While eating, I and two of my friends from Sagada were having some meaningful conversations. They bought a bag of vegetable and two cans of sardines that dined for  dinner. One of my companions, Lawrence, is a student president of a high school in Sagada. He was elected prior to this upcoming school year. 

The question was simple that squeezed our coconut shells: “what could be a good student council project?”. According to Lawrence, their school homes less than 500 students from the Northern part of Sagada.

What came first to my mind was a typical journalism workshop for the student publication  team. I even bragged to get me for free. I told him I volunteer my time and even my money to suffice my expenses when going there. Sagada is a six-hour drive from Baguio and it takes P220 to reach the town resort  using the GL/ Lizardo bus line.

But smart Lawrence argued. A good project should benefit everyone. Sean on the other corner of the room spoke. “Pagbasuraan di moma”. He was suggesting a spitting bin for beetle nut users.

I burst to a good laugh. I bet, no lawyer would come up with an idea like that. Lawrence admitted that part of their campus has turned reddish due to some students spitting anywhere when chewing beetle nut. 

In the City of Pines, spitting is regulated so fellow Igorots have come up with a strategy of bringing a mineral water bottle to spit into. The culture of spitting is very strong in the province of Ifugao where the tradition is super strong (Colgate, Hapee and Close Up hate that province). Laws there were passed to control NOT THE CULTURE BUT THE  IRRESPONSIBLE SPITTING. I call it "barbaric spitting". 

In areas here in the city where fellow Igorots spend their free time, you would see red spots. And EWWWWWWWW, as lowlanders exclaim, not cool at all!

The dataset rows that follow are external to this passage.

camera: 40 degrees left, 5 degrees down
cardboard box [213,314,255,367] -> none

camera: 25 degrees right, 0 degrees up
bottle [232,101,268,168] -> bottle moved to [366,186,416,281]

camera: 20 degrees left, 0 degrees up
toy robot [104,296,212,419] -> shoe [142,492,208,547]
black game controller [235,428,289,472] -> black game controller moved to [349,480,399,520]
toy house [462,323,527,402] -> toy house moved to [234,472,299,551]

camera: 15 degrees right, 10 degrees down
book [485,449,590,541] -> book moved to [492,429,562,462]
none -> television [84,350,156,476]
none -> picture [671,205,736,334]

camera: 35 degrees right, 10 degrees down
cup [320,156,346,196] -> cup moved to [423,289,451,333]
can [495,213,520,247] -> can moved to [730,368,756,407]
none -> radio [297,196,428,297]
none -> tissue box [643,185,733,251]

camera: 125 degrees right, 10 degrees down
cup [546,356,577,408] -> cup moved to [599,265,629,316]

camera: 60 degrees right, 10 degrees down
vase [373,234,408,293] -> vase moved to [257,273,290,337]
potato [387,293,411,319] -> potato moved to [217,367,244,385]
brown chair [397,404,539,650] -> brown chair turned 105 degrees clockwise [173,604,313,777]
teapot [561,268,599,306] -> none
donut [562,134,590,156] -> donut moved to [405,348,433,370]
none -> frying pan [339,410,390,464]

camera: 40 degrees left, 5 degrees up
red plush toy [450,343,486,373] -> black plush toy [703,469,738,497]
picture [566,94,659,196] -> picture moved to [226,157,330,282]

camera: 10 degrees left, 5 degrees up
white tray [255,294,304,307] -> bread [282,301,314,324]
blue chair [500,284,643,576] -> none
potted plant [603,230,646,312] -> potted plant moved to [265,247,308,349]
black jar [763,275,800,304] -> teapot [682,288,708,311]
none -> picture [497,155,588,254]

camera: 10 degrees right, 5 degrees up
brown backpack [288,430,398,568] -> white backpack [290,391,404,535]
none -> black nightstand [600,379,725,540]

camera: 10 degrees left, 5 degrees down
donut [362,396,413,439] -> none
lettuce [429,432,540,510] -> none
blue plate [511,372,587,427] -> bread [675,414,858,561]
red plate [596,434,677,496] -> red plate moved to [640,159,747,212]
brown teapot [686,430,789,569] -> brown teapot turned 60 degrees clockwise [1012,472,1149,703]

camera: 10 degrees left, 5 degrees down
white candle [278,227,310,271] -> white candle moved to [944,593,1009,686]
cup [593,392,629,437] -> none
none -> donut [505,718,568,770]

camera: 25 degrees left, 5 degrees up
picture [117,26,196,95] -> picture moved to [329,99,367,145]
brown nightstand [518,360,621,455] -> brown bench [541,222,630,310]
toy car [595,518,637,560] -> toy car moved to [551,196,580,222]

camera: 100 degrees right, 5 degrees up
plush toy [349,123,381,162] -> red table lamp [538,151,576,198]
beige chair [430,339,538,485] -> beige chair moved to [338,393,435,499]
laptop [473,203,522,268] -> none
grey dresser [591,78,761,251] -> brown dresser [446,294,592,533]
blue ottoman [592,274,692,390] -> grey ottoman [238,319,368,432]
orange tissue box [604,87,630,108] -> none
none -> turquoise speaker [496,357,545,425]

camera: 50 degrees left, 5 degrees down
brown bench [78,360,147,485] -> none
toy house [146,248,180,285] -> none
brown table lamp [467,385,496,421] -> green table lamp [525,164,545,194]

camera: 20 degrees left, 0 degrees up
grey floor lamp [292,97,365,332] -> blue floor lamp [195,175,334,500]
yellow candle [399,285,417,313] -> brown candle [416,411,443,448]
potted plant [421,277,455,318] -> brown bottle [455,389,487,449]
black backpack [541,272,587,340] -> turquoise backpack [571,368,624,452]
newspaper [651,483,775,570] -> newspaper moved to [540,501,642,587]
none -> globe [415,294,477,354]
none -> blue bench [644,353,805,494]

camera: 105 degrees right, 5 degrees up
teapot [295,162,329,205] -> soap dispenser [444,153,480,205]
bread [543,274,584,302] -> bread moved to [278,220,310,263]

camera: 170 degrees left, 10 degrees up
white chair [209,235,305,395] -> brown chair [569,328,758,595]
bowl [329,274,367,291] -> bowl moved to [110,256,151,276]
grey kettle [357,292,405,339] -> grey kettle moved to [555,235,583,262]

I do not understand why these barbaric people use the "tradition" excuse of chewing beetle nut to cover up their barbaric act of spitting anywhere. For sure, their home walls are already red!

These people who just spit anywhere do not know how dirty their spits are. Even though you are not chewing anything, it is DIRRRRRTY to just spit anywhere. I remember a neighbor during one overnight ritual at our home in Sagada. He asked me to prepare him a container filled with soil. He will be spitting on the soil. It was perfect!

I laughed at the idea. 

I asked. “Should we call project that MOMA ARINOLA?”.